Yeah, it sucks. I mean, I won't feel bad about never having to talk to whackadoo again, but I do feel bad for my cousins. I think almost all of those cousins have stopped talking to whackadoo at some point and only reestablished communication once grandchildren were in the picture.
It's also making me think about how I need to set up my own will or trust now while I still have all my mental faculties even though I hope I won't actually need it for another 50 years or so.
Families sometimes seem like they should be run like Survivor--everybody meets on a regular basis and votes to see who stays on the island.
Mad wind out there. Tumbleweeds bouncing off everything. Spring in the west.
I don't think anyone at my job knows how to use tumblr, and yet? They're doing a campaign on tumblr. I'm not sure if I should say anything to anyone.
I don't think anyone at my job knows how to use tumblr, and yet? They're doing a campaign on tumblr. I'm not sure if I should say anything to anyone.
That reminds me of the commercial where two executives are on an elevator and overhear two bike messengers talking about the latest trendy social media site, so the executives decide to go all-out with it despite not knowing anything about it.
I get the flip side.
"Why don't we have a social media strategy??? Our competitors are out there and we're totally missing the boat."
Are you on Twitter? "No." LinkedIn? "No."

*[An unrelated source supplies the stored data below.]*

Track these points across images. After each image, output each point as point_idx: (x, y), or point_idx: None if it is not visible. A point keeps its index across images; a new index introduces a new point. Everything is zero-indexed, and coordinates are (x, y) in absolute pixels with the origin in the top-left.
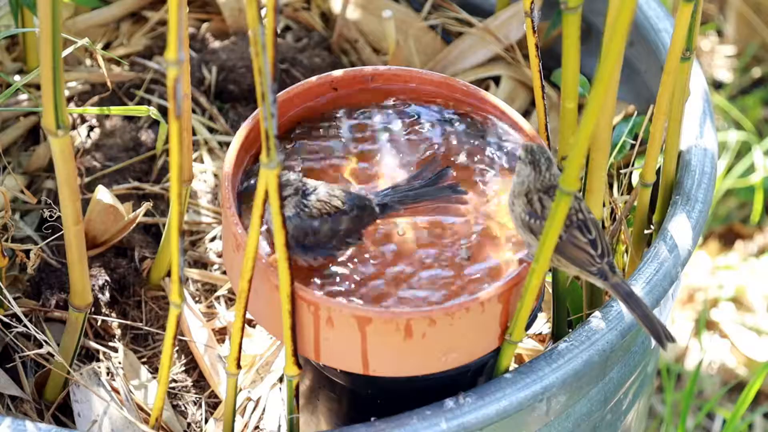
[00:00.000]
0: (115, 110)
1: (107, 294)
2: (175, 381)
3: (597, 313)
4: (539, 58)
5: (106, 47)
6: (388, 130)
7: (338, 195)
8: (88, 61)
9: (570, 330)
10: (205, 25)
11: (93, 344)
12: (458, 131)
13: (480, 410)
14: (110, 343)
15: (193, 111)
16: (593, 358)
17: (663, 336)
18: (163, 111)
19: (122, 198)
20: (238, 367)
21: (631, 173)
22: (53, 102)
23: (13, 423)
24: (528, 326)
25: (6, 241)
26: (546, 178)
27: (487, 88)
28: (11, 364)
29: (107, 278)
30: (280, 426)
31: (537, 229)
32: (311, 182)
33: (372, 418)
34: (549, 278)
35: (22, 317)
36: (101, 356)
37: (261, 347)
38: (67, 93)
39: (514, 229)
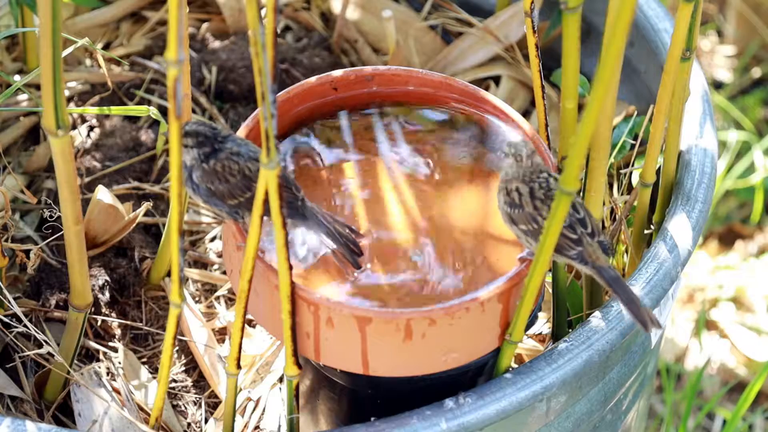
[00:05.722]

Are you beginning to understand why you're not aware of our social media strategy? "What do you mean?"
That's great, brenda.
Ugh, shrift, I'm sorry.
Jesse, are you thinking of revealing yourself as a tumblr maven, or just pointing out that none of these people have a clue?
Haircut achieved. A little working from home and then interview.

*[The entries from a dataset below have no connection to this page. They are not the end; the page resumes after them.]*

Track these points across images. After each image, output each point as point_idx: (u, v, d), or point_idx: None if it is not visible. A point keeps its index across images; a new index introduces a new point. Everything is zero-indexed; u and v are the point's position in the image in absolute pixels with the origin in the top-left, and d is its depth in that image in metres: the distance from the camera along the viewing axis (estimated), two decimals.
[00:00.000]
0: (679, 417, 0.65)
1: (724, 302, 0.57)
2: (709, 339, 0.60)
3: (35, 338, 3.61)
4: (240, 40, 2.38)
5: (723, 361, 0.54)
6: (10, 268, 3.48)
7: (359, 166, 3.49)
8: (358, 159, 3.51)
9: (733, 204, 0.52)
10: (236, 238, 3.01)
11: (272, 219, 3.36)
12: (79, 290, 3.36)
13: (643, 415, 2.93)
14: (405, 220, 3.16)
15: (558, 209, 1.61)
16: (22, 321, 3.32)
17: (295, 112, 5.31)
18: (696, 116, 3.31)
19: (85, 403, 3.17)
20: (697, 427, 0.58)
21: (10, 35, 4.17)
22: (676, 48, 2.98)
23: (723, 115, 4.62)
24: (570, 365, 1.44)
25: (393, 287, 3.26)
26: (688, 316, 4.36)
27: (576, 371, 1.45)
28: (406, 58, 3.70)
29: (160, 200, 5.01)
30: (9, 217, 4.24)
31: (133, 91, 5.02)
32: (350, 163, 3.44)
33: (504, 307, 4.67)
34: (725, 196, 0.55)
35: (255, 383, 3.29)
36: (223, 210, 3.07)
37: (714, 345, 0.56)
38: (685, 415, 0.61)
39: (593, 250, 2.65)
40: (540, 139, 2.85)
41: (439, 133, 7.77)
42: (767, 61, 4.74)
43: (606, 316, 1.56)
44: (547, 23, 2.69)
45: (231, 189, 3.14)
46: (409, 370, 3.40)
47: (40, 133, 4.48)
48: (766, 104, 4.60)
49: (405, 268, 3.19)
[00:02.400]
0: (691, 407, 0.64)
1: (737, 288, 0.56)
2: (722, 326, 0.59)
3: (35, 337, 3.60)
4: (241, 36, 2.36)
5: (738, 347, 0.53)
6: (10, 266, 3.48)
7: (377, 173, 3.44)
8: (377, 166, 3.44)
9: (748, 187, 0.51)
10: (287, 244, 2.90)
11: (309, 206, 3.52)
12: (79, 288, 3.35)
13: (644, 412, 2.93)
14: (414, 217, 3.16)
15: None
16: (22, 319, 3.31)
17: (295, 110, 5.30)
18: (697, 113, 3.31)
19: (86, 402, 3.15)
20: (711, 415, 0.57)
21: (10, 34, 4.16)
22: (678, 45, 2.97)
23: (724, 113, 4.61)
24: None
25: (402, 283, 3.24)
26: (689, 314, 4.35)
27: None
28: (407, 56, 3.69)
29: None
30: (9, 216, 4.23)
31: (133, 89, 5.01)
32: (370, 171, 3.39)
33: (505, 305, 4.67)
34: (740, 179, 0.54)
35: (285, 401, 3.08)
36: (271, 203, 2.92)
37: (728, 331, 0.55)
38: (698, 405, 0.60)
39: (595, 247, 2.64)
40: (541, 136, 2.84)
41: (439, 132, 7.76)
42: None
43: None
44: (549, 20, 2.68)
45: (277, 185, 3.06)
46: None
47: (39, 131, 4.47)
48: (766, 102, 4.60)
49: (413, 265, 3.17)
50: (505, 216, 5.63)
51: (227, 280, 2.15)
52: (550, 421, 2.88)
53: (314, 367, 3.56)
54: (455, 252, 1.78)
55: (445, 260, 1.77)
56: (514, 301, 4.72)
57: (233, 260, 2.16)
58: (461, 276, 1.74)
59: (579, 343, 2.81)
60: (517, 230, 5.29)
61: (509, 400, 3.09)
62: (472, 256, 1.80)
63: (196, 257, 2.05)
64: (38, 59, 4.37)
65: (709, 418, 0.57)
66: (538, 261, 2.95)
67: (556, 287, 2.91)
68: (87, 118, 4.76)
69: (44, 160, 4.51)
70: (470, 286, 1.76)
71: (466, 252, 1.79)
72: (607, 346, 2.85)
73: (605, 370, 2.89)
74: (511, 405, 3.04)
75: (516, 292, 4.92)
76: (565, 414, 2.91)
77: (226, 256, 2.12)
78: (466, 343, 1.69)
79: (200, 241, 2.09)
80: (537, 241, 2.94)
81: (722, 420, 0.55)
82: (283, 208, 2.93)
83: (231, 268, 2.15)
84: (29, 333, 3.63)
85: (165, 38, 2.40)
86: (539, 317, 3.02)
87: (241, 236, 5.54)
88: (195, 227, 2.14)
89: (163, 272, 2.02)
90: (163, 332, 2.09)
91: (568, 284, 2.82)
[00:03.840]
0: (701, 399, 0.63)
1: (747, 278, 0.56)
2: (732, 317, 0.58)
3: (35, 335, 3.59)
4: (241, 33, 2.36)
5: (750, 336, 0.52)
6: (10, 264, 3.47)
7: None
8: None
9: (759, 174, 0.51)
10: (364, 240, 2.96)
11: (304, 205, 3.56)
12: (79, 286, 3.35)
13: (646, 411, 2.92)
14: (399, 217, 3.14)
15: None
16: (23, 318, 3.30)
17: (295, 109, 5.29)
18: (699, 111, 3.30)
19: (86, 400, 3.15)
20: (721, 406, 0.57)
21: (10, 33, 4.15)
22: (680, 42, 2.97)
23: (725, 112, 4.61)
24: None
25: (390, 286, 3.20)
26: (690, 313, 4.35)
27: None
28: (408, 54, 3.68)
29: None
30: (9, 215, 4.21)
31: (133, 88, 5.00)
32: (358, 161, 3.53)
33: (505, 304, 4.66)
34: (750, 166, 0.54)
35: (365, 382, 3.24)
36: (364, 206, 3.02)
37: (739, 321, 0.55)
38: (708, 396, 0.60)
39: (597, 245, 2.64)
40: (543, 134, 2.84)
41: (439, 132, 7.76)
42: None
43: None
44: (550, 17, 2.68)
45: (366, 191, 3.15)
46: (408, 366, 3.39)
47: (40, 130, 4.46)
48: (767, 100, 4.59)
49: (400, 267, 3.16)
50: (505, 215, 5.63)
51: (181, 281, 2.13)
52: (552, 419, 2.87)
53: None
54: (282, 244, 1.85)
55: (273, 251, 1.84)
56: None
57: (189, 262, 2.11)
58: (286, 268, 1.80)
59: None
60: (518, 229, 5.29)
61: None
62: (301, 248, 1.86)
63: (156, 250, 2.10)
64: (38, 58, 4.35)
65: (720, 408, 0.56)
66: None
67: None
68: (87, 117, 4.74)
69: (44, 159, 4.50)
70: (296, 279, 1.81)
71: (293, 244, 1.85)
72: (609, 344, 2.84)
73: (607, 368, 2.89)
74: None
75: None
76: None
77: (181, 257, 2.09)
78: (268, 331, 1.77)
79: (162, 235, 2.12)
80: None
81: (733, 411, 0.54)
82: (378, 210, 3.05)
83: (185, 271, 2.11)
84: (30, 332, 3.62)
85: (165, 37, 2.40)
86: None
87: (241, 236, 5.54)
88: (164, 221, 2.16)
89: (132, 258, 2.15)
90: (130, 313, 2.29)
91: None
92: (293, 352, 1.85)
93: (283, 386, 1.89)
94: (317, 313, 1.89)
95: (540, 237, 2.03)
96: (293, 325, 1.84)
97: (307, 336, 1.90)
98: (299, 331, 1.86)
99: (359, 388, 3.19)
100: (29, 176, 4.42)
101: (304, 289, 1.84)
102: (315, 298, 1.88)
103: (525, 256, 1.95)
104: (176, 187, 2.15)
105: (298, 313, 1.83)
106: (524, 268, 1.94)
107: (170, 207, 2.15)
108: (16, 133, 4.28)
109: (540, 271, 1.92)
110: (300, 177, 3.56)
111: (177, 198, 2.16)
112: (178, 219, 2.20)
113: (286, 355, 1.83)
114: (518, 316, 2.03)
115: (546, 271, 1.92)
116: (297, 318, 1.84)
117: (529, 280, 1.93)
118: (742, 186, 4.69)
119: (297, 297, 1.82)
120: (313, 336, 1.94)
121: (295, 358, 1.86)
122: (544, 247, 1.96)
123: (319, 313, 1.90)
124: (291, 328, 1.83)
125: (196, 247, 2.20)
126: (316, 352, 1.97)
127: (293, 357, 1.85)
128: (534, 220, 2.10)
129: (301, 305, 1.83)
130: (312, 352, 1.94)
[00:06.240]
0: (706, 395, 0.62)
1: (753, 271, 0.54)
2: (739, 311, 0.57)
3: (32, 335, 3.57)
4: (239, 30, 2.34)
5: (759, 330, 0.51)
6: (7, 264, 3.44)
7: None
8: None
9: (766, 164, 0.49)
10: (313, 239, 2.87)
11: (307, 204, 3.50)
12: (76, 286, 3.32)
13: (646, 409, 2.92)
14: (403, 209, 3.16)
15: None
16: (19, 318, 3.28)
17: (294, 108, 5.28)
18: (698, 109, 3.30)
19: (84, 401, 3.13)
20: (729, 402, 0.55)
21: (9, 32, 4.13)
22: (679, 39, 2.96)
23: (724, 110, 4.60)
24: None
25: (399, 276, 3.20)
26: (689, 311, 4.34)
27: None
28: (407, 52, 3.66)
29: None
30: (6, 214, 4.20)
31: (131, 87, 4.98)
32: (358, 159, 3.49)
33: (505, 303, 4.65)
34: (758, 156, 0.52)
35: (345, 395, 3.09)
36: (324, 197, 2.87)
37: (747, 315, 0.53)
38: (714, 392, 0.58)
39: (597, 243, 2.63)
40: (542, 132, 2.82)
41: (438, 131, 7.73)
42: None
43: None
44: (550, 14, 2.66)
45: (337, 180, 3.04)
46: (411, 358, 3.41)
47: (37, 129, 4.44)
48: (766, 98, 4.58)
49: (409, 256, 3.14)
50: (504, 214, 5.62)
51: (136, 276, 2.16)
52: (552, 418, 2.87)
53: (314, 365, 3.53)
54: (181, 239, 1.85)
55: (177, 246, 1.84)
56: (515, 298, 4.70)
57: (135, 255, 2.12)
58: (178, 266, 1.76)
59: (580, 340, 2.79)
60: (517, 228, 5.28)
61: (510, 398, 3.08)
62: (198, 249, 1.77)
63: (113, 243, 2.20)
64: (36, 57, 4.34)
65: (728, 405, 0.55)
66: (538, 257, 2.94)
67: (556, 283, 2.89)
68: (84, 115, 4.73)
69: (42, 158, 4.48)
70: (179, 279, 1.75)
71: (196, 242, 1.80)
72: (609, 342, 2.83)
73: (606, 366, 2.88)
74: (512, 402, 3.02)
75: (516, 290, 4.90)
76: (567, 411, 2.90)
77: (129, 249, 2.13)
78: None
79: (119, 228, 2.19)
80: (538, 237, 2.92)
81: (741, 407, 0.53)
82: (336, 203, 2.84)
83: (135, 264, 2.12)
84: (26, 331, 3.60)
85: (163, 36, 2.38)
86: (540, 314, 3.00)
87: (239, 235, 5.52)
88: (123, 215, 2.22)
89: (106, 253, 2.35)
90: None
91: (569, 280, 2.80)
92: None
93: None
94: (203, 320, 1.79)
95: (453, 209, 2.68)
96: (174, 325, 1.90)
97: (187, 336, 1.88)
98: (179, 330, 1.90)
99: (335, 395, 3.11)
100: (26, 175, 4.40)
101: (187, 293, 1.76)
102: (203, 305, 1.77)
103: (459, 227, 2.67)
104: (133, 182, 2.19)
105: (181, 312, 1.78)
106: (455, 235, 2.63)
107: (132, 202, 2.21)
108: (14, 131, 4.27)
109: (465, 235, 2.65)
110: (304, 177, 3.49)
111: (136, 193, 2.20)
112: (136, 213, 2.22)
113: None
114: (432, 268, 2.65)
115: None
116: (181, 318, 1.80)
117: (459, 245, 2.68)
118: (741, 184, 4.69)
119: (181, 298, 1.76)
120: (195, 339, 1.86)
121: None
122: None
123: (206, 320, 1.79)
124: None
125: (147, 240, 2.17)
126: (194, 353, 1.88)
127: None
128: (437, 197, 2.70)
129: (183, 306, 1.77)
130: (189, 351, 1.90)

Jesse, are you thinking of revealing yourself as a tumblr maven, or just pointing out that none of these people have a clue?

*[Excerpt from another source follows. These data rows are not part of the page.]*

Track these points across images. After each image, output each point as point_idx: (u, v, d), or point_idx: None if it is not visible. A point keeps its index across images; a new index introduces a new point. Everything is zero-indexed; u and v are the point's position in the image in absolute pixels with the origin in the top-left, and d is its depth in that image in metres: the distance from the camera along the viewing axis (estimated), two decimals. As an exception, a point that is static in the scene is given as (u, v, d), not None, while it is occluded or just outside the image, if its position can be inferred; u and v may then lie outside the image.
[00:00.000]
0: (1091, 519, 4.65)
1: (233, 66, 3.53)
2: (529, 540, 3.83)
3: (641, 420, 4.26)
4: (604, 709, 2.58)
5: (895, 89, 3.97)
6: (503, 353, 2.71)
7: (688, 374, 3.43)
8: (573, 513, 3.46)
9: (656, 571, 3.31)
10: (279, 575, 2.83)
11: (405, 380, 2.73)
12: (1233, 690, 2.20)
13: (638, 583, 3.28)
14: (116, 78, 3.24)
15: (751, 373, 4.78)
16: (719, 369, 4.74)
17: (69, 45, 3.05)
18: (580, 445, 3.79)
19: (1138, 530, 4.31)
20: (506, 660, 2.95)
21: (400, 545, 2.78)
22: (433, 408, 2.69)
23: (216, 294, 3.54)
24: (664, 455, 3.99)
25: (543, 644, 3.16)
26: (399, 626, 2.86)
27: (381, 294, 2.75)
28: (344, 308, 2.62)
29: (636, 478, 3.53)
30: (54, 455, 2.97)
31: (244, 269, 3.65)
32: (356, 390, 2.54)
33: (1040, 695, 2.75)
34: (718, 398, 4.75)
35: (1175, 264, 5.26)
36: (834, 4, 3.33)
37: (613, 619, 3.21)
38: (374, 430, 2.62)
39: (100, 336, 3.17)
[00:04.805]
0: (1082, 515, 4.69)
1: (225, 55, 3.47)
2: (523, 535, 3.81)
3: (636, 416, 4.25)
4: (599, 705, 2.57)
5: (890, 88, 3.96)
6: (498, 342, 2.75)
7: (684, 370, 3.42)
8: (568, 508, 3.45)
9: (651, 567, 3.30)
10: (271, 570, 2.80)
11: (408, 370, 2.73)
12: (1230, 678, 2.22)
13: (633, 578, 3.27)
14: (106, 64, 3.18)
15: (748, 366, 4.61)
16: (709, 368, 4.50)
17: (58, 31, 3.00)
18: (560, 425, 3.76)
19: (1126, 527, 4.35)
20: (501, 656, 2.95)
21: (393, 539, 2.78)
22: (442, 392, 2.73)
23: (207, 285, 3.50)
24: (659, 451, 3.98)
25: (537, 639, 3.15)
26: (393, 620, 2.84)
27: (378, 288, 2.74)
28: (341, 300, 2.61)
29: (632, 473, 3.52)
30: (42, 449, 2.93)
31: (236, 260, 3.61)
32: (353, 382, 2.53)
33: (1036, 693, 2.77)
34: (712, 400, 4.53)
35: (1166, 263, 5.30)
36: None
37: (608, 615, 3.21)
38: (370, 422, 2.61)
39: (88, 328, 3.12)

This is why I can't say anything, right? I mean, I don't want to get into my actual level of tumblring, but I'm sure someone would ask what my tumblr is and then what? I guess I could just say it's personal? It just seems like a whole kettle of fish.
Ah, work at a public library. Gentleman walks up, asks me where he can get his w-2 form. I explain that the w-2 form is usually sent by your employer directly to your home. He says he means the form to file your taxes. I ask Federal taxes? He says yes. I ask does he know which form - the 1040EZ, or...? Yes, that one. I print him the 2-page form. He asks for a pen.
Ten minutes later he's back and asks me to look up the address where you send it. Are you getting a refund? Yes. It's in Fresno.
Fastest I've ever seen anyone file taxes, and not a lick of paper did he bring with him.